Exercise description: Write out the lines below word for word, leaving out the pictures.

━━━━

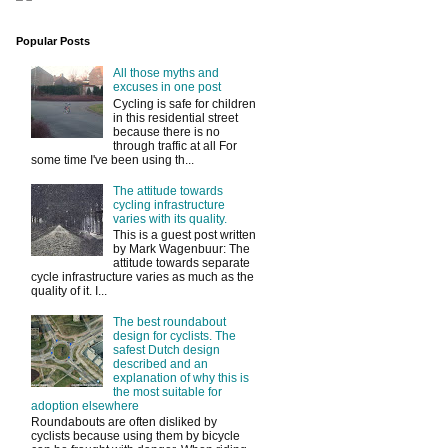
Popular Posts
All those myths and
excuses in one post
Cycling is safe for children
in this residential street
because there is no
through traffic at all For
some time I've been using th...
The attitude towards
cycling infrastructure
varies with its quality.
This is a guest post written
by Mark Wagenbuur: The
attitude towards separate
cycle infrastructure varies as much as the
quality of it. I...
The best roundabout
design for cyclists. The
safest Dutch design
described and an
explanation of why this is
the most suitable for
adoption elsewhere
Roundabouts are often disliked by
cyclists because using them by bicycle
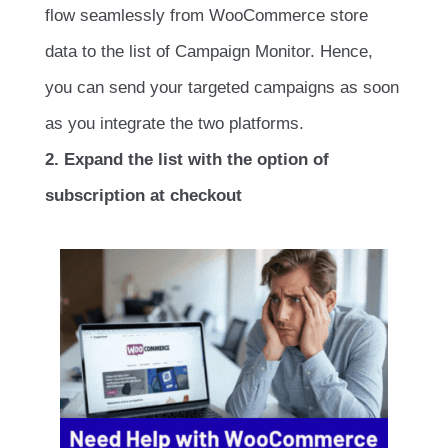
flow seamlessly from WooCommerce store
data to the list of Campaign Monitor. Hence,
you can send your targeted campaigns as soon
as you integrate the two platforms.
2. Expand the list with the option of
subscription at checkout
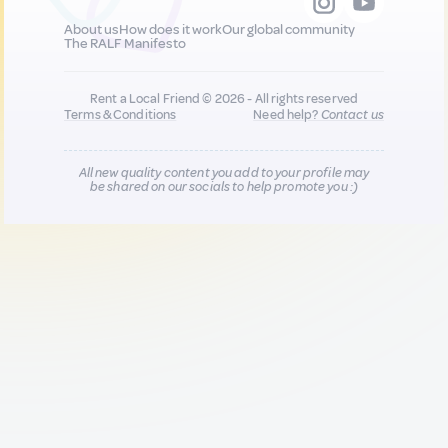
About us
How does it work
Our global community
The RALF Manifesto
Rent a Local Friend © 2026 - All rights reserved
Terms & Conditions
Need help?
Contact us
All new quality content you add to your profile may
be shared on our socials to help promote you :)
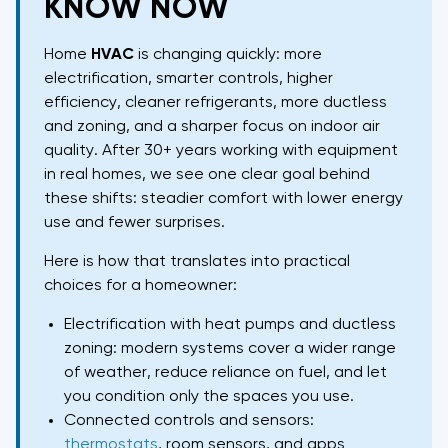
KNOW NOW
Home
HVAC
is changing quickly: more
electrification, smarter controls, higher
efficiency, cleaner refrigerants, more ductless
and zoning, and a sharper focus on indoor air
quality. After 30+ years working with equipment
in real homes, we see one clear goal behind
these shifts: steadier comfort with lower energy
use and fewer surprises.
Here is how that translates into practical
choices for a homeowner:
Electrification with heat pumps and ductless
zoning: modern systems cover a wider range
of weather, reduce reliance on fuel, and let
you condition only the spaces you use.
Connected controls and sensors:
thermostats
, room sensors, and apps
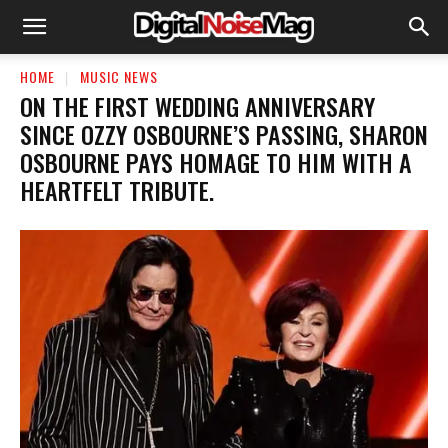
HOME
MUSIC NEWS
​ON THE FIRST WEDDING ANNIVERSARY
SINCE OZZY OSBOURNE’S PASSING, SHARON
OSBOURNE PAYS HOMAGE TO HIM WITH A
HEARTFELT TRIBUTE.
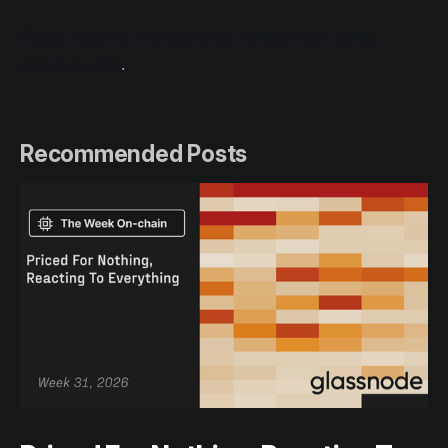
Please read our Transparency Notice when using
exchange data
.
Recommended Posts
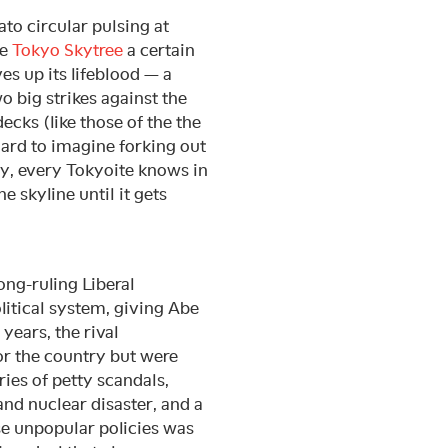
ato circular pulsing at
he
Tokyo Skytree
a certain
ves up its lifeblood — a
wo big strikes against the
decks (like those of the the
ard to imagine forking out
ly, every Tokyoite knows in
he skyline until it gets
ong-ruling Liberal
litical system, giving Abe
 years, the rival
or the country but were
ries of petty scandals,
d nuclear disaster, and a
se unpopular policies was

━━━━

Answer section:
Popular Posts
All those myths and
excuses in one post
Cycling is safe for children
in this residential street
because there is no
through traffic at all For
some time I've been using th...
The attitude towards
cycling infrastructure
varies with its quality.
This is a guest post written
by Mark Wagenbuur: The
attitude towards separate
cycle infrastructure varies as much as the
quality of it. I...
The best roundabout
design for cyclists. The
safest Dutch design
described and an
explanation of why this is
the most suitable for
adoption elsewhere
Roundabouts are often disliked by
cyclists because using them by bicycle
flow seamlessly from WooCommerce store
data to the list of Campaign Monitor. Hence,
you can send your targeted campaigns as soon
as you integrate the two platforms.
2. Expand the list with the option of
subscription at checkout
About us
How does it work
Our global community
The RALF Manifesto
Rent a Local Friend © 2026 - All rights reserved
Terms & Conditions
Need help?
Contact us
All new quality content you add to your profile may
be shared on our socials to help promote you :)
KNOW NOW
Home
HVAC
is changing quickly: more
electrification, smarter controls, higher
efficiency, cleaner refrigerants, more ductless
and zoning, and a sharper focus on indoor air
quality. After 30+ years working with equipment
in real homes, we see one clear goal behind
these shifts: steadier comfort with lower energy
use and fewer surprises.
Here is how that translates into practical
choices for a homeowner:
Electrification with heat pumps and ductless
zoning: modern systems cover a wider range
of weather, reduce reliance on fuel, and let
you condition only the spaces you use.
Connected controls and sensors:
thermostats
, room sensors, and apps
HOME
MUSIC NEWS
​ON THE FIRST WEDDING ANNIVERSARY
SINCE OZZY OSBOURNE’S PASSING, SHARON
OSBOURNE PAYS HOMAGE TO HIM WITH A
HEARTFELT TRIBUTE.
Please read our Transparency Notice when using
exchange data
.
Recommended Posts
ato circular pulsing at
he
Tokyo Skytree
a certain
ves up its lifeblood — a
wo big strikes against the
decks (like those of the the
ard to imagine forking out
ly, every Tokyoite knows in
he skyline until it gets
ong-ruling Liberal
litical system, giving Abe
 years, the rival
or the country but were
ries of petty scandals,
d nuclear disaster, and a
se unpopular policies was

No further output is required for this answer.